Rodrigo Franklin de Sousa
 

O mundo contemporâneo nos colocou em uma relação paradoxal com a palavra escrita. Novas tecnologias de comunicação, as mídias, as redes sociais, nos põe em um contato constante com textos dos mais diversos. Talvez nunca na história humana a leitura e a escrita tenham sido uma parte tão presente da nossa vida. Apesar disso, parece que nunca tivemos tão pouco tempo para ler devagar, para ler por prazer, especialmente aquilo que podemos chamar de boa literatura.

Diante dessa situação é natural que façamos a pergunta: – Para que serve a literatura? Isso porque vivemos em um mundo onde as coisas precisam de alguma utilidade para ter valor. Uma reação a esse pragmatismo seria dizer que a literatura tem valor intrínseco e não precisa de justificativa – o que seria verdade.

Mesmo assim, podemos elencar elementos que fazem com que a literatura tenha enorme importância para além do prazer que proporciona.

Talvez o benefício mais elementar da literatura seja a forma como ela nos conecta com nossa própria humanidade. Se algum sentimento importante foi vivido, se algum dilema moral foi enfrentado, se algum conflito existencial atormentou a alma, essa experiência foi capturada em algum texto literário. Na literatura encontramos elementos de nossa humanidade comum. Sonhos, desejos, alegrias, perdas, paixões, virtudes e vícios em que nos vemos refletidos, desfilam nas páginas dos clássicos, como Homero e Cícero, dos grandes nomes, como Shakespeare, Cervantes, Goethe, Dostoiévski, da literatura contemporânea, de Jennifer Egan a Orhan Pamuk, de Moshin Hamid a Gcina Mhlophe, de Chimamanda Adichie a Amos Oz. Dos mais primários impulsos individuais às mais complexas situações sociais e políticas, autores tão diversos compartilham temas e palavras que nos encantam, desafiam e transformam. Antes de mais nada, a literatura nos humaniza.

Por outro lado, sabemos que mesmo partilhando uma natureza comum, não existem humanos genéricos. A experiência humana é construída dentro de uma realidade cultural, histórica e social específica, e assim a humanidade refletida na literatura sempre vai ser marcada pelas especificidades de períodos, culturas, línguas, gêneros, e estilos pessoais distintos.

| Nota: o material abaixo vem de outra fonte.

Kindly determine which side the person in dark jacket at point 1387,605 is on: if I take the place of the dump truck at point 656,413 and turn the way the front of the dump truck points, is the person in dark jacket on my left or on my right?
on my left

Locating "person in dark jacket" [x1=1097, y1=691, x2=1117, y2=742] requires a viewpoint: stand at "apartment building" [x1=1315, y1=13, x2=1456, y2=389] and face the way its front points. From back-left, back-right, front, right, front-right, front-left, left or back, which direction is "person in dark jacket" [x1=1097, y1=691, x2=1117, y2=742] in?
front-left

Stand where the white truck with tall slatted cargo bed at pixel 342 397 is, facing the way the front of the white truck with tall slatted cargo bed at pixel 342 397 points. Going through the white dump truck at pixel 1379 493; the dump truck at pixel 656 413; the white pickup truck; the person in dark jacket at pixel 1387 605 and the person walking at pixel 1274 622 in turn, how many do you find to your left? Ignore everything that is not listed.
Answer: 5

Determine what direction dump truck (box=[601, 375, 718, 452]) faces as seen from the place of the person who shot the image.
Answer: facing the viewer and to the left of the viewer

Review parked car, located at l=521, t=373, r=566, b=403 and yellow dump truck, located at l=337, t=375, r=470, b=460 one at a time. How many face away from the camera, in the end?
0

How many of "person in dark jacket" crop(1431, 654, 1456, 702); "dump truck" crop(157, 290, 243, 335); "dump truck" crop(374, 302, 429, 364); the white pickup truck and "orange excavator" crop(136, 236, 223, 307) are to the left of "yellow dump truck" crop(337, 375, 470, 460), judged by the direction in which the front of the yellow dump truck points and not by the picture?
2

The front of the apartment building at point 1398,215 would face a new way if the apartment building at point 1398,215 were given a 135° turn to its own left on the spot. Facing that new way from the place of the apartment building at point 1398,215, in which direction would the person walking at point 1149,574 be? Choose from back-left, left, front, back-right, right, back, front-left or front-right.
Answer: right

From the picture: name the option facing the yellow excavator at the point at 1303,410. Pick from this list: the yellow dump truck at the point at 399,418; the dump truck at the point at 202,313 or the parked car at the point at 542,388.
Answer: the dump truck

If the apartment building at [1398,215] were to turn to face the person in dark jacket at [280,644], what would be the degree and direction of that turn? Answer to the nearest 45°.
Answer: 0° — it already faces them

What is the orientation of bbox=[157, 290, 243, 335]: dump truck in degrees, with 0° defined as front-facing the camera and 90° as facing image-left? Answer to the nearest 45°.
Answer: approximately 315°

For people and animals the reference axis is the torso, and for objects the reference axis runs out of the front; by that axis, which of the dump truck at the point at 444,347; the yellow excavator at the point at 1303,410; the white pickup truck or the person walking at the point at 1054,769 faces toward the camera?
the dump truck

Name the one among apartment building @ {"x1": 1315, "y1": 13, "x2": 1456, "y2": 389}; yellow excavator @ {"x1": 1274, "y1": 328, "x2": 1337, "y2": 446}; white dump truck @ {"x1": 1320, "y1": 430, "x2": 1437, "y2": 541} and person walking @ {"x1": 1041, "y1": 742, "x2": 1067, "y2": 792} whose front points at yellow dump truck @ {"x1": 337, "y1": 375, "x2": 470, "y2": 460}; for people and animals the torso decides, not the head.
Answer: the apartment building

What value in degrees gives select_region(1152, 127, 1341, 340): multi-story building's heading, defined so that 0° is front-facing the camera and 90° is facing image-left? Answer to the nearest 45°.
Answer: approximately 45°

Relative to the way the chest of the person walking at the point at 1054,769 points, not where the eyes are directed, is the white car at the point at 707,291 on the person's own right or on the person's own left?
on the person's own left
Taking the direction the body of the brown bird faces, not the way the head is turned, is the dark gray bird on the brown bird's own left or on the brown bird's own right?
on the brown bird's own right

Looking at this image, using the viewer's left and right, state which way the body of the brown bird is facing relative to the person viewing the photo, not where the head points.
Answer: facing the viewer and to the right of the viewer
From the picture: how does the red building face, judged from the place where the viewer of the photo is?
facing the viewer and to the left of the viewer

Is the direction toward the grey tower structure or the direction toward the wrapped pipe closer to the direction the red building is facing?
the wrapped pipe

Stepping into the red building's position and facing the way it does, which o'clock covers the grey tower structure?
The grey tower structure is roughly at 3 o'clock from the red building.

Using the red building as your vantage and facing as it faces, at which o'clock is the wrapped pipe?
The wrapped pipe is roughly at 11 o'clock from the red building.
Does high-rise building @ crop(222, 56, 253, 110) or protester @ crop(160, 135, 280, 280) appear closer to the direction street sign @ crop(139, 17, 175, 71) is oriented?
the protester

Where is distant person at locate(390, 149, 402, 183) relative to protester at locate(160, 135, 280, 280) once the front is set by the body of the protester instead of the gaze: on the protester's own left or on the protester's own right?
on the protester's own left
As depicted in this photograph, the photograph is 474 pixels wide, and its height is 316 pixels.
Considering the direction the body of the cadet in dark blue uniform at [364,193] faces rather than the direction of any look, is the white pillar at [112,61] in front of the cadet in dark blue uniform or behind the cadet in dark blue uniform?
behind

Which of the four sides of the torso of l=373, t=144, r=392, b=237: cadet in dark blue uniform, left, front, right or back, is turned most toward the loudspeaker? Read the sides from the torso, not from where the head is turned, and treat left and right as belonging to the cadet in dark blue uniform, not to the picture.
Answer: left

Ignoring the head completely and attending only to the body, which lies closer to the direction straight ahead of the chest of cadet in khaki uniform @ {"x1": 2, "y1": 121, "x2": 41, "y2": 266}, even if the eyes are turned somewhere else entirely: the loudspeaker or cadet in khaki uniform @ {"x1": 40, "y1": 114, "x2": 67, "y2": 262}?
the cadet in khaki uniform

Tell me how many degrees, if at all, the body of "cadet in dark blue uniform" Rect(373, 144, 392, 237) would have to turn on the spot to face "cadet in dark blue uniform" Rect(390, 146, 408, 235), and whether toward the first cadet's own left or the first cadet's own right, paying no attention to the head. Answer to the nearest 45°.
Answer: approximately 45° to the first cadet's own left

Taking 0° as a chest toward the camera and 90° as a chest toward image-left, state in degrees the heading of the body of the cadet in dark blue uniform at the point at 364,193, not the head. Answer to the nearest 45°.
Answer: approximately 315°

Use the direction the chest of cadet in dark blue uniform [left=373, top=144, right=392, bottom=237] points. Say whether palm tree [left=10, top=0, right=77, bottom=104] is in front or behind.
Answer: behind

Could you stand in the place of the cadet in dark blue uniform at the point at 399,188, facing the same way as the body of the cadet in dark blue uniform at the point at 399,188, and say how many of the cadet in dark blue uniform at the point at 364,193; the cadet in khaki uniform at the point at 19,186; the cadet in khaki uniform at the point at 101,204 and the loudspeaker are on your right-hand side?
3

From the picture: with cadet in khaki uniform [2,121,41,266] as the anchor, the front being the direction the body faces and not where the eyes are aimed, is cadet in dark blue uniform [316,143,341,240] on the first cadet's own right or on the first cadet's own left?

E por refletir a humanidade nessas limitações, a literatura também sempre foi central na formação de língua e na construção de uma identidade linguística e cultural.

A grande literatura brasileira tem esse papel essencial de nos colocar de frente com o potencial de nossa língua, com a riqueza de nossa cultura, com nossas sensibilidades, com nossos lados sublimes e canhestros.

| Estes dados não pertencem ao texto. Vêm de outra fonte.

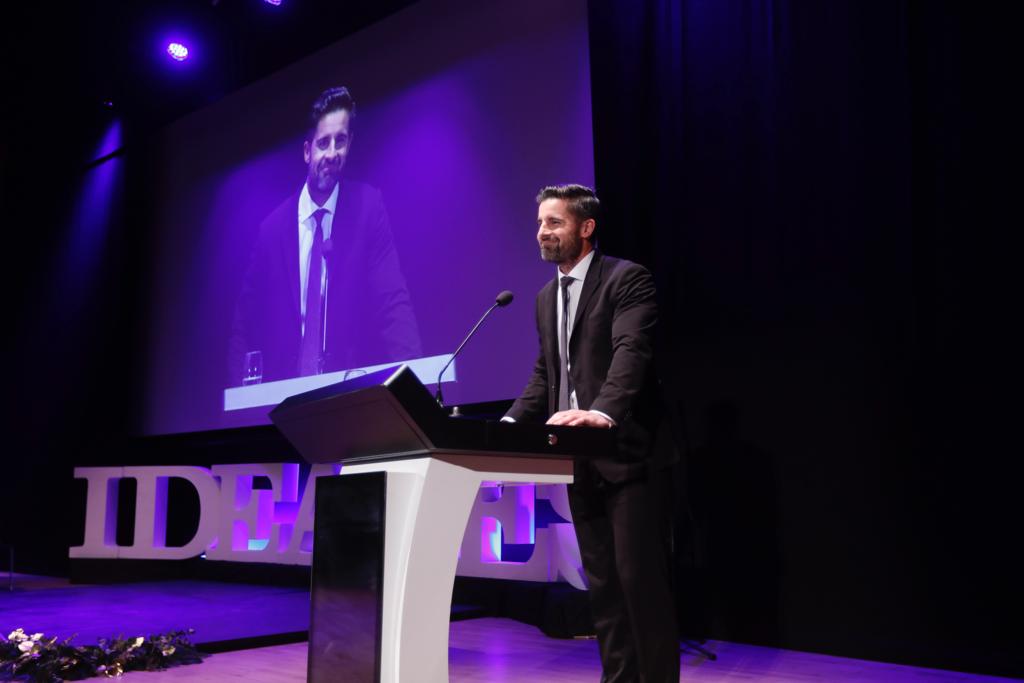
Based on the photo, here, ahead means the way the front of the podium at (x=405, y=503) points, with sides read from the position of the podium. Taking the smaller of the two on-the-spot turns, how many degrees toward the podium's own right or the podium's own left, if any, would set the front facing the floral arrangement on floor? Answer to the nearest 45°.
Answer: approximately 90° to the podium's own right

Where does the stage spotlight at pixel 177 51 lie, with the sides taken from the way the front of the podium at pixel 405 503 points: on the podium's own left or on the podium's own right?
on the podium's own right

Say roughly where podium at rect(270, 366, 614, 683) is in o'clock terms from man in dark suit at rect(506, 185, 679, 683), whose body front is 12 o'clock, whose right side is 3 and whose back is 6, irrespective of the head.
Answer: The podium is roughly at 12 o'clock from the man in dark suit.

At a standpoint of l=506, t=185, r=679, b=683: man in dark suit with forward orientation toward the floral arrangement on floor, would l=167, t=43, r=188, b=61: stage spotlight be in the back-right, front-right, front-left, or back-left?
front-right

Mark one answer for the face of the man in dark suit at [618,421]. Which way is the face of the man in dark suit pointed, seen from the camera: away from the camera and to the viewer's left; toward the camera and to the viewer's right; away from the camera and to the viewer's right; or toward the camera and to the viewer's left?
toward the camera and to the viewer's left

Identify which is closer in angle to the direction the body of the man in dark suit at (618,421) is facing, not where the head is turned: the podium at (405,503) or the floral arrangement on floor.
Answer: the podium

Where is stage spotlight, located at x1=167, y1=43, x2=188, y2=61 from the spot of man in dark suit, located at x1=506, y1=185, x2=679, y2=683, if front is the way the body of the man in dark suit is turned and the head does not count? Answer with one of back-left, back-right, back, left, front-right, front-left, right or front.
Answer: right

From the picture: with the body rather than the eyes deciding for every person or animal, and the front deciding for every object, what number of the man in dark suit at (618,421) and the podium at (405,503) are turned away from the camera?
0

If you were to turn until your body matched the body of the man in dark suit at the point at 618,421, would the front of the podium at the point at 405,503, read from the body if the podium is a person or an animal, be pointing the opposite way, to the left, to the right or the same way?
the same way

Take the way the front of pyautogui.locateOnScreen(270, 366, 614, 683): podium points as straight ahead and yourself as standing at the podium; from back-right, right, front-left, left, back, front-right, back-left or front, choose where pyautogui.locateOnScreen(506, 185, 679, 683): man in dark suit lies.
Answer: back

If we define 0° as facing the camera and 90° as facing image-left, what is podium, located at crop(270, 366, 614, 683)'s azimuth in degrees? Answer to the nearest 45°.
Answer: approximately 45°
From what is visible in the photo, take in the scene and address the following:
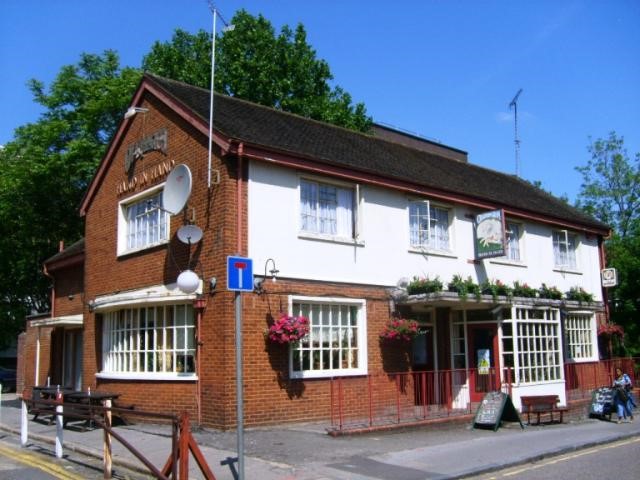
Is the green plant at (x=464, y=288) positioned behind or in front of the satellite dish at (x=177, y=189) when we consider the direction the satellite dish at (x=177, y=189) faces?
behind

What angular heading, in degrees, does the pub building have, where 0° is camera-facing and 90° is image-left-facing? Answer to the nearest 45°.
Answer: approximately 315°

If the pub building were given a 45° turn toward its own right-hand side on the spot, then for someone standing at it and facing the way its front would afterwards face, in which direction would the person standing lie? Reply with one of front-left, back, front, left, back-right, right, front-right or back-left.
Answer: left

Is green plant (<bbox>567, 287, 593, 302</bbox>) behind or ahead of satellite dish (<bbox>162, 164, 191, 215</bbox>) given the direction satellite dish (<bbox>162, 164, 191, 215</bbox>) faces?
behind

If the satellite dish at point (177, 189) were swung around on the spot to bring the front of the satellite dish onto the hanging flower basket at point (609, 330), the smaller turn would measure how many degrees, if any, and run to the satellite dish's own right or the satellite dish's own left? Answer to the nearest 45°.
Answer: approximately 180°

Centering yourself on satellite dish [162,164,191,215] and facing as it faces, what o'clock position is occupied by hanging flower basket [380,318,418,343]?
The hanging flower basket is roughly at 7 o'clock from the satellite dish.

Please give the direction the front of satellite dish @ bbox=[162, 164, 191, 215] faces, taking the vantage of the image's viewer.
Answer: facing the viewer and to the left of the viewer

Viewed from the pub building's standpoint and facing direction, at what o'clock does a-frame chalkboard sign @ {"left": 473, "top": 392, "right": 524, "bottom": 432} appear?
a-frame chalkboard sign is roughly at 11 o'clock from pub building.

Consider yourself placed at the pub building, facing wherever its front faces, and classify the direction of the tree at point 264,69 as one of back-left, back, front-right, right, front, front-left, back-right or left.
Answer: back-left

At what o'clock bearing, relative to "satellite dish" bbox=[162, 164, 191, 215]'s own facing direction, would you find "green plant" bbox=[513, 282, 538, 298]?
The green plant is roughly at 7 o'clock from the satellite dish.

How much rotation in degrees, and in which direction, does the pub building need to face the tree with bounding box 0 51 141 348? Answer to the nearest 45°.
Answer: approximately 180°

Tivemos o infortúnio de perder três nomes significativos de nossa literatura no espaço de apenas uma semana: João Ubaldo Ribeiro, Rubem Alves e Ariano Suassuna (sem falar no nosso vizinho Gabriel García Marquez que partiu há tão pouco tempo). Cada um a seu jeito nos ajudou a viver e a experimentar nossa brasilidade de forma mais rica e profunda. Há o que se ganhar e aprender com a visão cosmopolita e acadêmica de João Ubaldo, com o lirismo simples, bonito e quase piegas de Rubem, com o humor, a precisão técnica e o nacionalismo radical e ufanista de Ariano.

Vão-se os autores, felizmente, ficam suas obras. Ficam também muitos outros autores e obras que nos abrem as vistas: Machado de Assis, Guimarães Rosa, Rachel de Queiróz, Adélia Prado, Chico Buarque, Luiz Vilela, Francisco Dantas, Milton Hatoum.

É importante ler os nossos clássicos e os nossos contemporâneos. Mergulhar nesses textos é mergulhar em nossa língua, em nossa brasilidade. E é também possibilitar que toda essa herança tão rica continue viva, nos moldando e sendo moldada por nós.


Nota do Editor: Rodrigo Franklin de Sousa é doutor em Letras pela University of Cambridge (Reino Unido – 2008) e professor da Universidade Presbiteriana Mackenzie.